CORDIS - EU research results

Inherited risk of breast and prostate cancer

Final Report Summary - POLYGENE (Inherited risk of breast and prostate cancer)

The overall objective of POLYGENE was to identify inherited risk factors of two important cancers that have been shown to have a substantial genetic component, prostate cancer in men and breast cancer in women. The specific objectives of the project were:

1. Genome-wide association study of breast and prostate cancer.
Associations between SNP polymorphisms and the risk of breast and prostate cancer were to be examined in unselected samples from breast and prostate cancer patients in Iceland and the Netherlands, two populations with different structure and history.

2. Development of efficient statistical and computational methods for the analysis of genetic and association data.
Two areas of research were proposed: multipoint and multi-locus methods.
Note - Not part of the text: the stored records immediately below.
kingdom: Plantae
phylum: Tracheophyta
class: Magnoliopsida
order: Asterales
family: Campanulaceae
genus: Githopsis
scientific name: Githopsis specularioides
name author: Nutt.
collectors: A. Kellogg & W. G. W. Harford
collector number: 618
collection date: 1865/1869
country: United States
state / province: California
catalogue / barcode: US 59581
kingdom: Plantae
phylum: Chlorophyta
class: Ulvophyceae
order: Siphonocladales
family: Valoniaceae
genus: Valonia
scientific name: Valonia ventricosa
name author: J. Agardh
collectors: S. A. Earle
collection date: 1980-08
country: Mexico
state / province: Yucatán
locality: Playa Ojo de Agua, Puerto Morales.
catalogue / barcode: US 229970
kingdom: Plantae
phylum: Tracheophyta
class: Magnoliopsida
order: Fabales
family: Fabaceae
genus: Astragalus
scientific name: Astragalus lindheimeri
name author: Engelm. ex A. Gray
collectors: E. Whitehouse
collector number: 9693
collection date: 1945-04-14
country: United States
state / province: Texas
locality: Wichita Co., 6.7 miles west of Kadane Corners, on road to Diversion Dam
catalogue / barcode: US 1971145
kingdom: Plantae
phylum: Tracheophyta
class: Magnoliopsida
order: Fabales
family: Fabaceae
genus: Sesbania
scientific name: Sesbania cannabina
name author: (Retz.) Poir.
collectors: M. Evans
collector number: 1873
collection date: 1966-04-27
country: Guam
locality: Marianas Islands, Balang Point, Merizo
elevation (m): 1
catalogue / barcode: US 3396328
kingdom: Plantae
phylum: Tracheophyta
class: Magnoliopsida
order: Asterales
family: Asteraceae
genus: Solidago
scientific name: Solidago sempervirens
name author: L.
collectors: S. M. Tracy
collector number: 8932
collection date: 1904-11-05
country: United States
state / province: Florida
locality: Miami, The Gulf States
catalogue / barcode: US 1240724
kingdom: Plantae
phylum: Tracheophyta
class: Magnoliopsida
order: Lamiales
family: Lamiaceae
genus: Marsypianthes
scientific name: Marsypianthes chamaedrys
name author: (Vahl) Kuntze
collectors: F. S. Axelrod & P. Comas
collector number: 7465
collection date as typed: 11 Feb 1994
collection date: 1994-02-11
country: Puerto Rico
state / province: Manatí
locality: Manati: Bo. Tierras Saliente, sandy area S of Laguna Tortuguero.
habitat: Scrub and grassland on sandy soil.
The long-term objective of POLYGENE was to gain an increased understanding of the genetic underpinnings of breast and prostate cancer which may, in turn, lead to more effective risk assessment, increase the efficiency of screening programs and lead to improved diagnosis and treatment. The improved analysis methods will also aid genomic research for other diseases.

Both prostate and breast cancer are diseases with a considerable genetic factor that cannot be easily modified with environmental changes, high prevalence in the population and high impact on public health. It has been estimated that genetic factors contribute over 40 % of the variation in prostate cancer risk and 27 % of breast cancer risk. Thus, they represent diseases with great potential for use of genetic information. Once all genetic risk factors for the two diseases have been characterised, it will be possible to produce genetic risk models that can be used to identify those individuals with the highest genetic risk. Both breast and prostate cancer have a high cure rate when detected early. Therefore, frequent screening of individuals with high genetic risk can facilitate early detection, improve prognosis and eventually result in lower mortality due to these diseases.

At the outset of the project, only a minor fraction of genetic risk for breast cancer had been characterised and most of this risk could be attributed to mutations in the breast cancer genes, BRCA1 and BRCA2. The high genetic fraction of prostate cancer remained almost entirely unexplained. Accumulating evidence suggested that most of genetic cancer risk was due to multiple common risk alleles, where the risk associated with each individual allele was small to moderate. Importantly, as the variants may interact in a multiplicative or super-multiplicative (epistatic) way, an individual with several susceptibility alleles might be at significant risk. It had been realised that if the polygenic model of cancer risk was correct, linkage analysis of families with multiple cases of breast or prostate cancer would not suffice because it lacks power to detect the low-penetrance risk variants. The association approach was suggested as the method of choice for identifying low-penetrance genes (risk ratio 1.1-2.0). However, until about 2006, genome-wide genetic association studies had been prohibitively expensive.

In the beginning of 2006, genotyping technologies became available that allowed the scanning of the human genome with hundreds of thousands of genetic markers in order to detect small but possibly relevant differences in allelic frequencies of all genes. POLYGENE was perfectly poised to take advantage of this revolution, having already assembled the three most important ingredients; i.e. biological samples, clinical data and a dedicated team of researchers. To summarise the success of the project, POLYGENE has discovered a considerable fraction of the variants identified to affect risk of breast and prostate cancer. Specifically, six variants that affect prostate cancer risk were identified and four variants that affect risk of breast cancer.

These variants, along with additional variants identified by us and others, have been incorporated into genetic risk models for both cancer types. Although much of the genetic risk elements for breast and prostate cancer still remain to be found, our results indicate that a model including low risk variants can be useful in predicting risk for prostate cancer. A genetic diagnostic test incorporating 22 common low-risk variants for prostate cancer demonstrates that the average relative risk of prostate cancer in the top 10 % of men having the highest risk is > 2.3-fold the risk of the general population. Currently, cancer risk models which incorporate genetic and non-genetic risk factors are being developed for prostate and breast cancer by several groups in the United Kingdom and the United States.

The utility of the genetic tests for prostate and breast cancer will grow rapidly as more variants are uncovered and included. At the same time, we will gain knowledge about the biological pathways that play a role in prostate and breast cancer initiation and which may subsequently be used to develop more effective prevention and treatment strategies.

The major exploitable result from POLYGENE is the discovery of six genetic variants that associate with prostate cancer risk and four genetic variants that associate with risk of breast cancer. Knowledge about genetic factors that increase risk of cancer can be used to develop DNA-based test that evaluate a person's genetic risk of developing the disease. This information can in turn help to guide measures that aim to prevent the disease in those at high risk or increase their chance of early diagnosis through screening programs.